Os dois homens se olharam e começaram a rir. De acordo com eles, o teste de Letícia foi o mais divertido do dia. Eles prometeram que entrariam em contato, pois, Letícia possuía o perfil de algumas propagandas e, com certeza, seria chamada para algum trabalho.
***
Para aproveitar os últimos dias de férias, a Ramona decidiu fazer uma festa do pijama. Ela mandou no grupo uma arte muito bonita com a nossa foto e a frase: Festa do Pijama da Ramona. Pensei que não seria nada mal dormir de novo com o Zedu, já que na primeira vez, tive que respeitar a dor do meu amigo.
Respondi a mensagem com dificuldade com um emoji de coração azul. Foi muito difícil levar todas as compras para o carro, nem sei como, mas conseguimos.

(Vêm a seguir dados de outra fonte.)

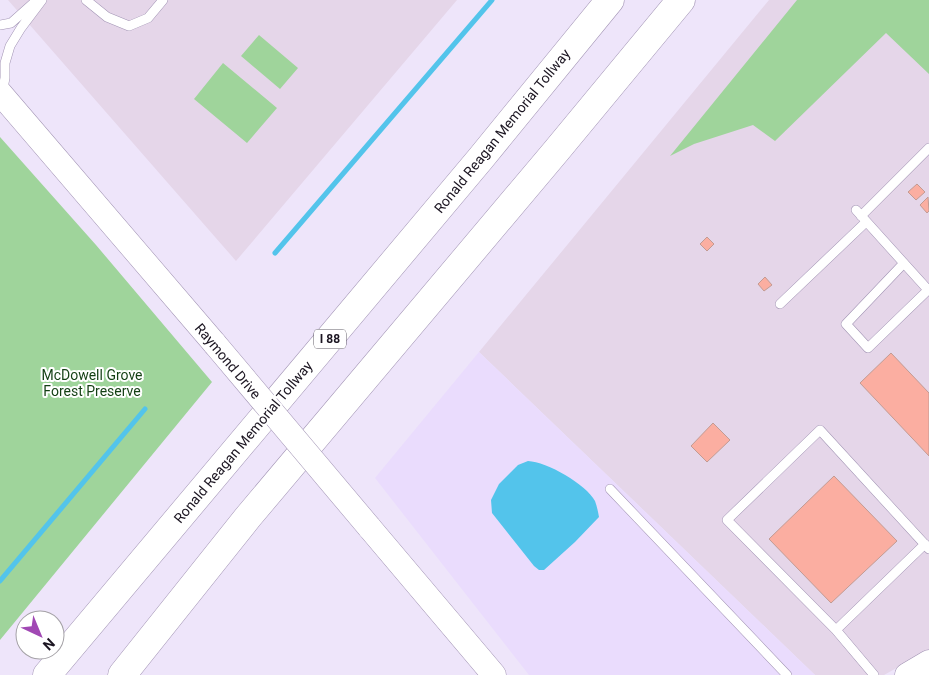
<svg xmlns="http://www.w3.org/2000/svg" width="929" height="675" viewBox="0 0 929 675" font-family="Roboto,sans-serif">
<style>
.commercial{fill:#e5d6e9}
.built{fill:#eadcfd}
.green{fill:#9fd49b}
.water{fill:#53c4eb}
.lines{fill:none;stroke-linecap:round;stroke-linejoin:round}
.stream{stroke:#53c4eb;stroke-width:5}
.building{fill:#fbaea1;stroke:#c29b93}
.lane-casing{stroke:#a294b4;stroke-width:10}
.secondary-casing{stroke:#a294b4;stroke-width:25}
.highway-casing{stroke:#a294b4;stroke-width:29}
.lane{stroke:#fff;stroke-width:9}
.secondary{stroke:#fff;stroke-width:24}
.highway{stroke:#fff;stroke-width:28}
.secondary-bridge-casing{stroke:#a294b4;stroke-width:25;stroke-linecap:butt}
.secondary-bridge{stroke:#fff;stroke-width:24}
.labels{text-anchor:middle;dominant-baseline:central;stroke-width:4;stroke-linejoin:round;paint-order:stroke}
.shield{fill:#fff;stroke:#5f5b64;stroke-width:1}
.shield-label{font-size:12px;font-weight:bold;fill:#1b1521}
.street-label{font-size:14px;fill:#1b1521;stroke:#fff}
.park-label{font-size:14px;fill:#133f13;stroke:#fff}
</style>
<rect width="100%" height="100%" fill="#eee5fa"/>
<!-- commercial -->
<path class="commercial" d="M8 0H457L236 261Z
M769 0H929V650L884 675H815L479 352Z"/>
<!-- built -->
<path class="built" d="M479 352 815 675H529L375 478Z"/>
<!-- green -->
<path class="green" d="M797 0H929V74L886 33 775 141 753 125 694 144 670 156Z
M259 35 298 68 280 89 241 56Z
M223 63 277 108 247 143 194 99Z
M0 137 96 245 212 382 0 640Z"/>
<!-- water -->
<path class="water" d="M528 461C547 462 586 484 595 501 597 506 598 512 599 517L575 542 544 570H539L534 566 492 513 491 500 499 484 518 465Z"/>
<g class="lines">
<!-- stream -->
<path class="stream" d="M275 253 492 0
M0 581 145 409"/>
</g>
<!-- building -->
<path class="building" d="M917 184 925 192 916 200 908 192Z
M928 197 929 211 927 213 920 205Z
M707 237 714 244 707 251 700 244Z
M765 277 772 285 764 291 758 284Z
M891 353 929 393V456L860 383Z
M713 423 730 440 707 462 691 446Z
M834 476 897 541 831 603 769 539Z"/>
<g class="lines">
<!-- lane casing -->
<g class="lane-casing">
<path id="lane" d="M86 0 107 17 129 26 148 18 163 0
M0 25 11 23 37 0
M2 93 5 78V63L10 46 21 28 42 0
M856 210 929 291
M861 216 929 148
M904 263 846 324 868 348 928 290
M780 304 866 222
M610 489 787 675
M836 630 925 544
M874 675 836 630 727 520 820 430 929 549"/>
</g>
<!-- secondary casing -->
<g class="secondary-casing">
<path id="secondary" d="M0 93 215 344
M369 527 494 675
M907 675 929 662"/>
</g>
<!-- highway casing -->
<g class="highway-casing">
<path id="highway" d="M47 675 481 158 610 0
M122 675 248 517 557 150 681 0"/>
</g>
<!-- lane -->
<use href="#lane" class="lane"/>
<!-- secondary -->
<use href="#secondary" class="secondary"/>
<!-- highway -->
<use href="#highway" class="highway"/>
<!-- secondary-bridge casing -->
<g class="secondary-bridge-casing">
<path id="secondary-bridge" d="M215 344 369 527"/>
</g>
<!-- secondary-bridge -->
<use href="#secondary-bridge" class="secondary-bridge"/>
</g>
<g class="labels">
<!-- shield labels -->
<rect class="shield" x="314" y="329.5" width="32" height="19" rx="4"/>
<g class="shield-label">
<text x="330" y="339">I 88</text>
</g>
<!-- street labels -->
<g class="street-label">
<text transform="translate(502 131) rotate(-51)">Ronald Reagan Memorial Tollway</text>
<text transform="translate(228 361) rotate(50)">Raymond Drive</text>
<text transform="translate(243 442) rotate(-50)">Ronald Reagan Memorial Tollway</text>
</g>
<!-- park labels -->
<g class="park-label">
<text x="92" y="375">McDowell Grove<tspan x="92" dy="16">Forest Preserve</tspan></text>
</g>
</g>
<!-- north arrow -->
<g transform="translate(40 635) rotate(136)"><circle r="24" fill="#ffffff" stroke="#a4a1a6"/>
<path d="M0-4L9 19L0 12L-9 19Z" fill="#a148b4"/>
<text y="-8" font-size="14" font-weight="bold" text-anchor="middle" fill="#1b1521">N</text>
</g>
</svg>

Compramos o almoço no caminho, não tínhamos forças para fazer nada. Apesar do cansaço, a rotina com os meus amigos me fez ficar um pouco ansioso para o início das aulas. Afinal, não gostava de ficar tanto tempo em casa, ainda mais sendo babá de dois pestinhas. Sei lá, o sentimento é confuso, infelizmente, a alegria acabava nos primeiros dias.
Após o almoço, capotei na minha cama. Ela é tão confortável, parece o abraço de um amigo, quente e macio. De repente, tenho um pesadelo com a escola nova. Estou sendo perseguido por um grupo de adolescente. Corro para a cantina e me escondo na dispensa.
— Vem, Yuri! Se esconde com a gente! — gritou um saco gigante de batata frita.
— Eles querem me matar. — informei para o saco de batata, como fosse a coisa mais normal do mundo.
— Acho que podemos nos esconder no frigorifico. — sugeriu um pacote de biscoito enorme.
Sim. Tenho pesadelos com humanos e comidas, não me julguem. Não é algo que posso controlar, ok. A tia Olívia abriu a porta do quarto e me viu dormindo tranquilamente. De uma forma delicada, ela senta na cama e toca no meu ombro.
— Querido. Acorde. Preciso conversar com você.
— Me ajuda, batata. — acordei assustado e olhei para a titia. — Tia, o que houve? — perguntei disfarçando.
— Que batata? — ela quis saber.
— Batata? Ninguém disse batata. — falei soltando um riso abafado e tentando mudar de assunto. — A senhora deseja algo?
— Enfim. — tia Olívia soltou, enquanto arruava os óculos de grau. — Uma das redes da empresa no interior precisa de uma inspeção e o chefe vai me enviar. Quer saber a melhor parte?!
— Quero. — disse limpando a baba do meu rosto.
— Vou ganhar R$ 600 por dia. — ela informou mais animada que o normal.